Pharming Group NV reported fourth-quarter revenue of $106.5 million, a 15% increase compared with the same period a year earlier. For the full fiscal year, total revenue reached $376 million, representing a 26% rise relative to 2025.
Product-level results in the quarter showed Ruconest sales of $87 million, up 9% year-over-year, while Joenja generated $20 million in revenue, a 52% increase versus the prior year and a 31% increase from the preceding quarter.
In the United States, the company added four patients on paid Joenja therapy during the fourth quarter, bringing the total number of patients on paid Joenja to 120 as of December 31, 2025. Across the full year, Pharming added 24 patients on paid therapy, compared with 16 patients added in 2024. The company also identified an additional 40 US patients diagnosed with APDS in 2025, versus 18 identified in 2024.

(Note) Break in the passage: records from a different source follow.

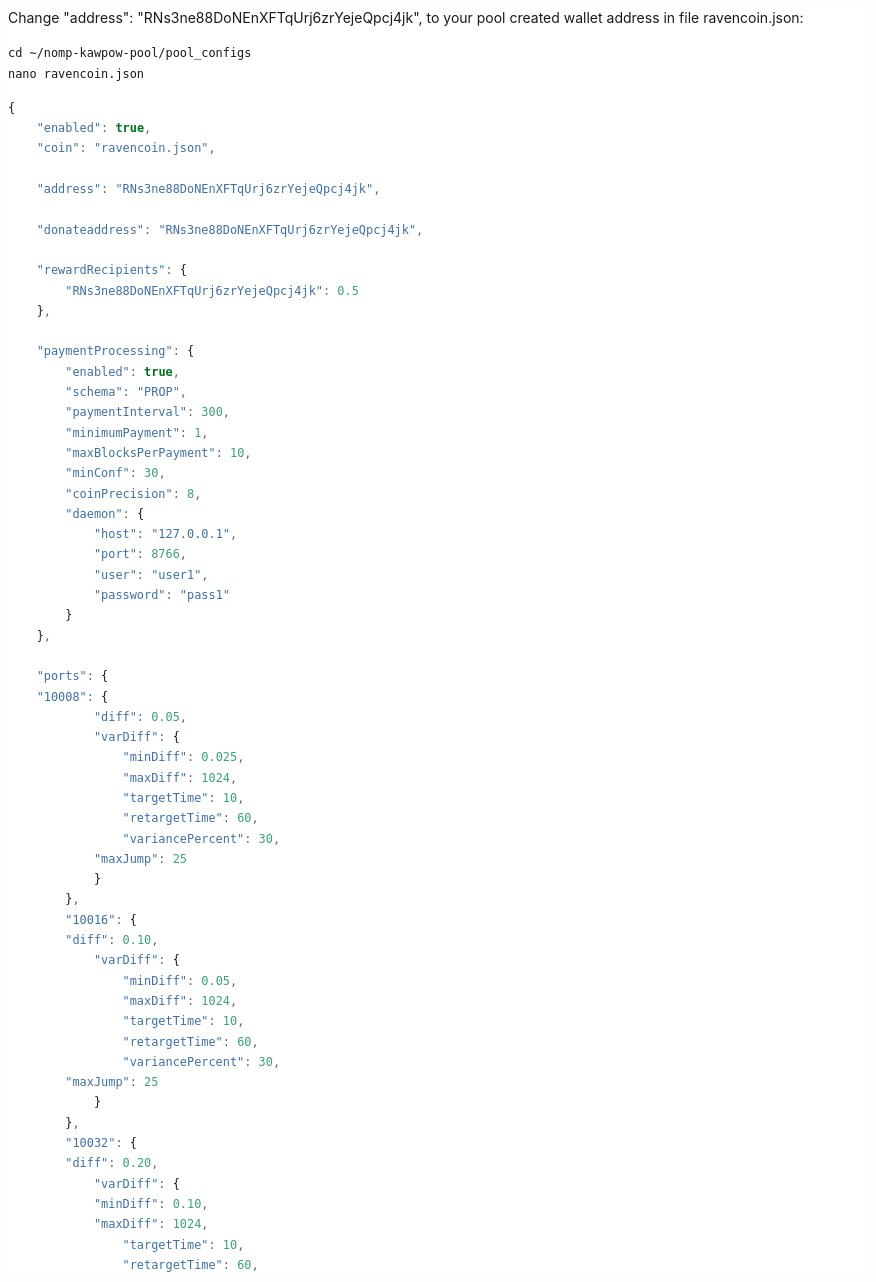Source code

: Change "address": "RNs3ne88DoNEnXFTqUrj6zrYejeQpcj4jk", to your pool created wallet address in file ravencoin.json:

    cd ~/nomp-kawpow-pool/pool_configs
    nano ravencoin.json

```javascript
{
    "enabled": true,
    "coin": "ravencoin.json",

    "address": "RNs3ne88DoNEnXFTqUrj6zrYejeQpcj4jk",
    
    "donateaddress": "RNs3ne88DoNEnXFTqUrj6zrYejeQpcj4jk",

    "rewardRecipients": {
        "RNs3ne88DoNEnXFTqUrj6zrYejeQpcj4jk": 0.5
    },

    "paymentProcessing": {
        "enabled": true,
        "schema": "PROP",
        "paymentInterval": 300,
        "minimumPayment": 1,
        "maxBlocksPerPayment": 10,
        "minConf": 30,
        "coinPrecision": 8,
        "daemon": {
            "host": "127.0.0.1",
            "port": 8766,
            "user": "user1",
            "password": "pass1"
        }
    },

    "ports": {
	"10008": {
            "diff": 0.05,
    	    "varDiff": {
    	        "minDiff": 0.025,
    	        "maxDiff": 1024,
    	        "targetTime": 10,
    	        "retargetTime": 60,
    	        "variancePercent": 30,
    		"maxJump": 25
    	    }
        },
        "10016": {
	    "diff": 0.10,
            "varDiff": {
                "minDiff": 0.05,
                "maxDiff": 1024,
    	        "targetTime": 10,
    	        "retargetTime": 60,
    	        "variancePercent": 30,
		"maxJump": 25
            }
        },
        "10032": {
	    "diff": 0.20,
            "varDiff": {
    		"minDiff": 0.10,
    		"maxDiff": 1024,
    	        "targetTime": 10,
    	        "retargetTime": 60,
```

Pharming said it observed increased demand in international markets during the period, including uptake in the United Kingdom following the product launch there in April 2025.
On the profit and expense side, fourth-quarter operating profit was $6.2 million, contributing to a full-year operating profit of $25.8 million. Total operating expenses for the year amounted to $311 million, which exceeded the company’s previously communicated guidance range of $304 million to $308 million.
At the end of December 2025, Pharming reported cash and cash equivalents of $181 million. That figure includes $55 million of net cash flow from operations recorded during the year.
Looking ahead to fiscal 2026, the company reiterated guidance for total revenues in the range of $405 million to $425 million, a projection that implies year-over-year growth of approximately 8% to 13%. Management indicated expectations for ongoing Ruconest growth and accelerating Joenja uptake across the US and international markets as drivers of that revenue outlook.
Pharming also provided a 2026 operating expense forecast of $330 million to $335 million, representing an increase of 6% to 8% year-over-year. The expense outlook incorporates $60 million of incremental research and development spending to support ongoing leniolisib phase 2 trials and the napazimone pivotal clinical trial, in addition to $9 million in structural general and administrative cost reductions tied to a plan announced in October.
The company’s guidance and reported results present a mixed picture: top-line expansion driven by product sales and patient additions alongside higher-than-anticipated operating expenses and continued investment in clinical development.